*What to work on*:
1. According to the notebook description about MaMPlan creation, what does a MaMPlan act as for each specific dataset?
2. Duplicate a part of the notebook description about MaMPlan creation, starting at "# Preparing adata" and ending at "BCU repository overlay.".
3. Pick up the notebook description about MaMPlan creation from the point where it stops.

*Selected passage*:

# Preparing adata for cellxgene / MaMPlan creation

### Preparing for cellxgene
This Notebook prepares the anndata object for cellxgene.
This preparation includes:
 - Removing unnessesary data to keep the resulting h5ad file as small as possible
 - Renaming columns for a nicer presentation in cellxgene
 - Converting unsupported datatypes to supported datatypes
 - Additional fixes for bugs between scanpy, anndata and cellxgene
   
### MaMPlan creation
Additionally, a MaMPlan can be created which is needed to deploy the dataset to the BCU repository using mampok or the BCU repository overlay.  
A MaMPlan acts as the config file for each specific dataset. It holds a variety of different parameters needed by mampok and the BCU repository.  
To simplyfy the creation process only the importent parameters can be set. The other parameters get a (often) required default value.

See the [MaMpok wiki](https://gitlab.gwdg.de/loosolab/software/mampok/-/wikis/Getting-Started/MaMPlan_keys) for more detailed information about each parameter.

*Stored data*:
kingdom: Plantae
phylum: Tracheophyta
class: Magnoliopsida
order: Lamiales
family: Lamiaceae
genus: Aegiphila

*Exercise answers*:
1. The config file for each specific dataset.

2.
# Preparing adata for cellxgene / MaMPlan creation

### Preparing for cellxgene
This Notebook prepares the anndata object for cellxgene.
This preparation includes:
 - Removing unnessesary data to keep the resulting h5ad file as small as possible
 - Renaming columns for a nicer presentation in cellxgene
 - Converting unsupported datatypes to supported datatypes
 - Additional fixes for bugs between scanpy, anndata and cellxgene
   
### MaMPlan creation
Additionally, a MaMPlan can be created which is needed to deploy the dataset to the BCU repository using mampok or the BCU repository overlay.

3.
#### Parameters
| Parameter | Description | Options |
|:---:|:---|:---|
| project_id | Project ID, e.g. 'ext123', 'dst123' | str |
| tool | Select the cellxgene docker container. | 'cellxgene-new', 'cellxgene-fix', 'cellxgene-vip-latest'  |
| cluster | Select the kubernetes cluster. | 'BN', 'GI', 'GWDG', 'GWDGmanagt' |
| organization | Select organizations related to the project.<br> Every user in one of the organizations will be able to access the dataset via the BCU repository. | [Options](https://gitlab.gwdg.de/loosolab/software/metadata_whitelists/-/blob/main/whitelists/department?ref_type=heads) |
| label | Set label shown in the browser tab. | str |
| user | List of users that, additonally to the organization, get access to the dataset via the BCU repository.  | List of LDAP user IDs |
| pubmedid | Pubmed ID of public datasets. | Pubmed user ID |
| citation | Citation of public dataset. | str |
| cpu_limit | Set the limit of cpu cores that can be used by the deplyoment. | int |
| mem_limit | Set the limit (in GB) of memory that can be used by the deplyoment. | int |
| cpu_request | Set the requested amount of cpu cores that can be used by the deplyoment. | int |
| mem_request | Set the requested amount (in GB) of memory that can be used by the deplyoment. | int |

## Input - 1

In [1]:
last_notebook_adata = "anndata_5.h5ad"
datatype = "scRNA"

# MaMPlan options

## Project options
project_id = "ID"
tool = "cellxgene-fix" #cellxgene-vip-latest
cluster = "BN"
organization = ["AG-nerds"]
label = None
user = None

## Options for public datasets
pubmedid = None
citation = None

## Options for computational resource manangemnt

### Limit
cpu_limit = None
mem_limit = None
### Requested
cpu_request = None
mem_request = None

mamplan_filename = f"{project_id}_MaMPlan.yaml"

## Setup

In [2]:
try:
    from mampok import mamplan_creator
except ModuleNotFoundError:
    raise ModuleNotFoundError("Please install the latest mampok version.")
import sctoolbox.utilities as utils


utils.settings_from_config("config.yaml", key="99")



In [3]:
adata = utils.load_h5ad(last_notebook_adata)
display(adata)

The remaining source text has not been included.